(Job 1):
Update the records starting at the line with "family: Poaceae" and going on through the last line of the records. Replace "scientific name" with "species name", change nothing else, and leave the pictures out.

(Page):
========================================
A graduate’s guide to moving to London
Graduated and moving to the capital? The Tab’s teamed up with Find Properly to bring you the tips you need to survive.
You’ve graduated and landed a job in the Big Smoke (don’t move there without a job). There’s just one problem. You need somewhere to live and there’s only so long your aunty’s going to let you sleep on her sofa.
Looking for a flat can be a nightmare. You’ll spend months trawling estate agents’ websites only to find every flat you look at snapped up before you set foot through the door.
But help is at hand. Find Properly is the site that does the work for you. Tell it what you need from a flat and the site will find it. Team it up with The Tab’s guide to moving to London and you’ll be chewing the fat down the rub-a-dub in no time.
When you start looking for a flat, it feels like you might as well stick a pin in a map. There are hundreds of areas and you’ve heard they’re all ‘up-and-coming’.
========================================
(Dataset records):
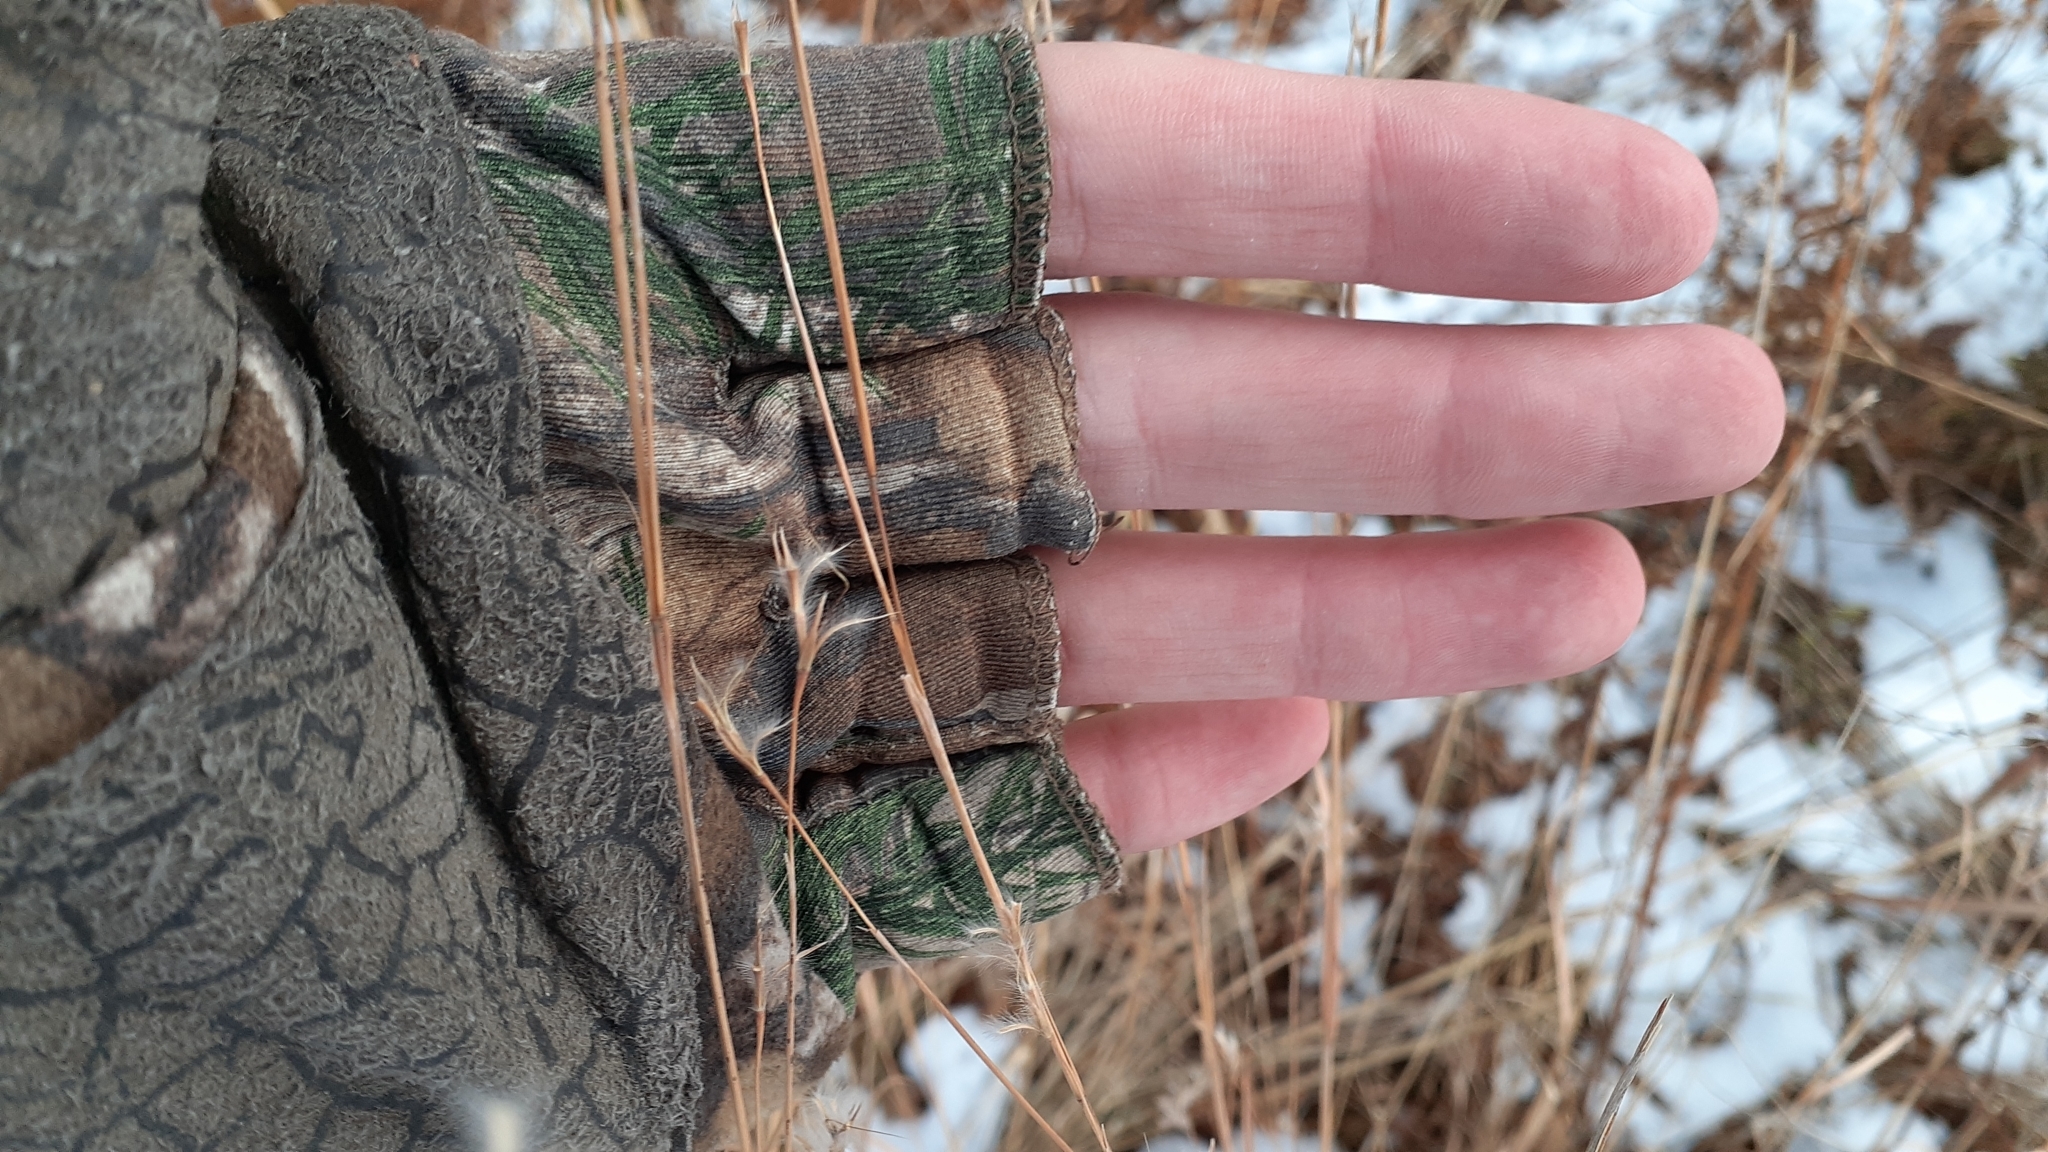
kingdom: Plantae
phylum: Tracheophyta
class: Liliopsida
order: Poales
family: Poaceae
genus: Schizachyrium
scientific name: Schizachyrium scoparium
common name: Little bluestem
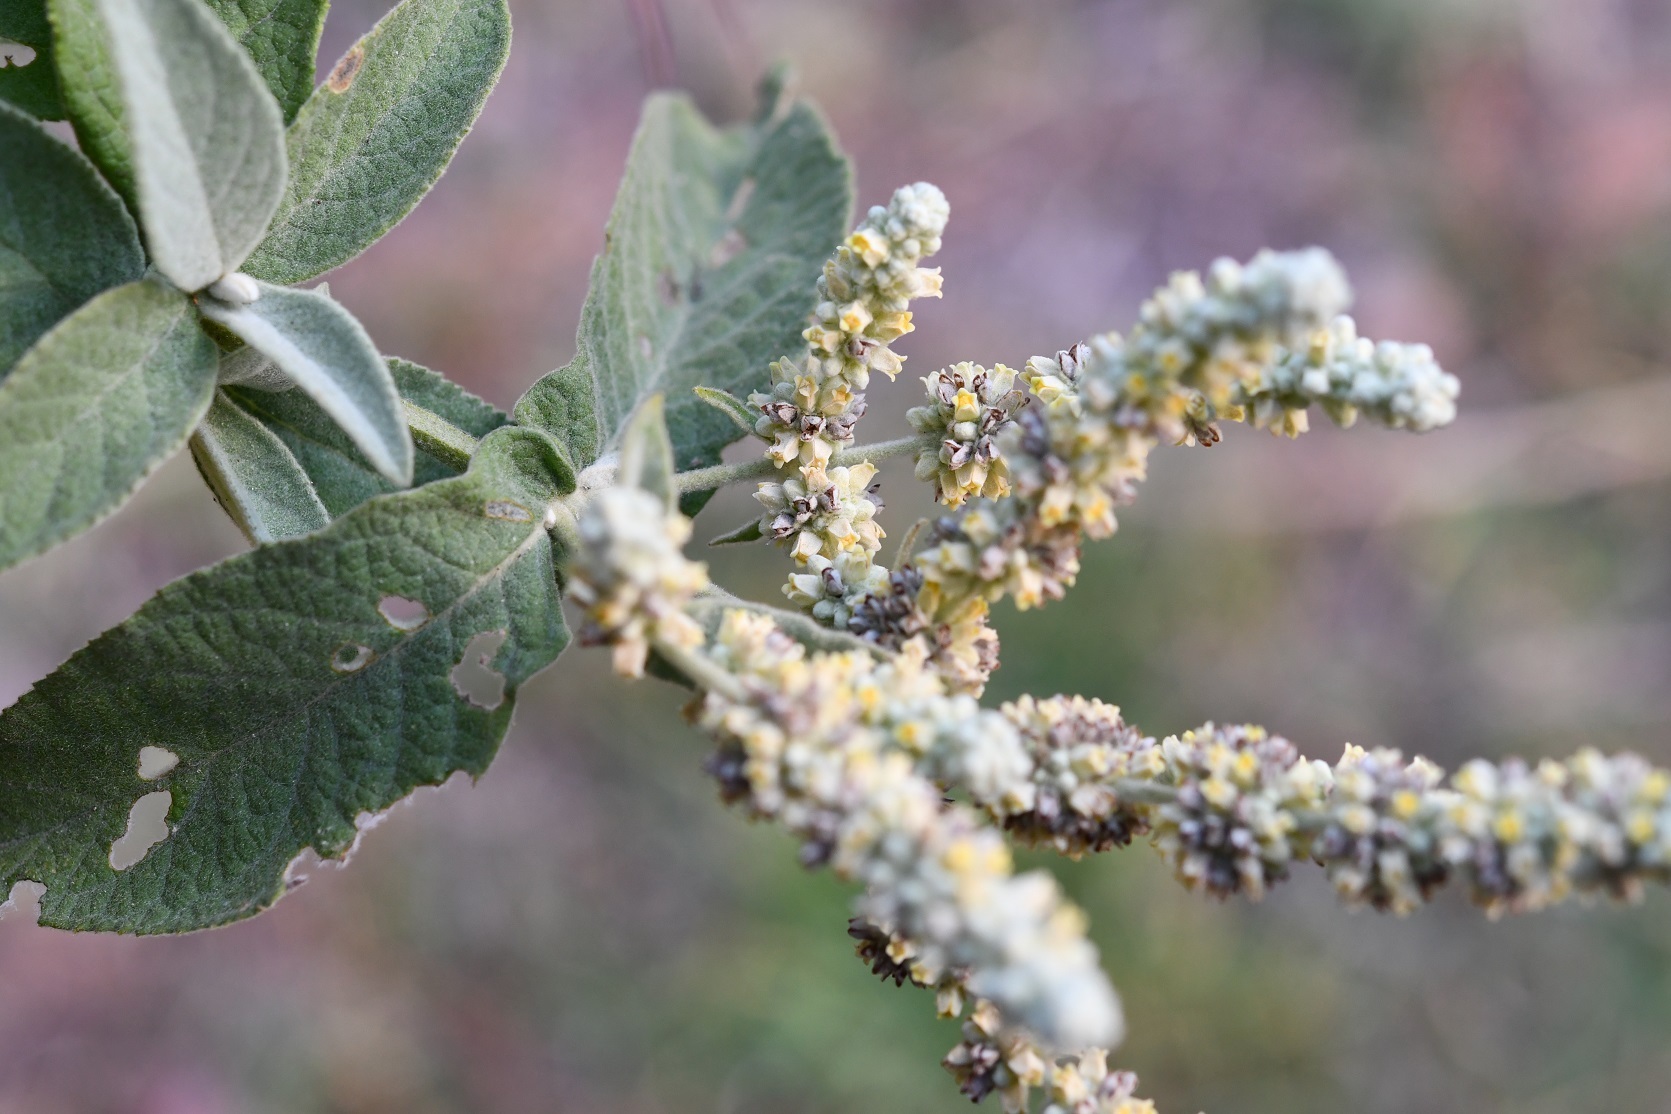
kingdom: Plantae
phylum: Tracheophyta
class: Magnoliopsida
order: Lamiales
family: Scrophulariaceae
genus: Buddleja
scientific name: Buddleja crotonoides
========================================
(Job 2):
List every name the London moving guide uses for London.

(Reply 1):
family: Poaceae
genus: Schizachyrium
species name: Schizachyrium scoparium
common name: Little bluestem
kingdom: Plantae
phylum: Tracheophyta
class: Magnoliopsida
order: Lamiales
family: Scrophulariaceae
genus: Buddleja
species name: Buddleja crotonoides

(Reply 2):
London, the capital, the Big Smoke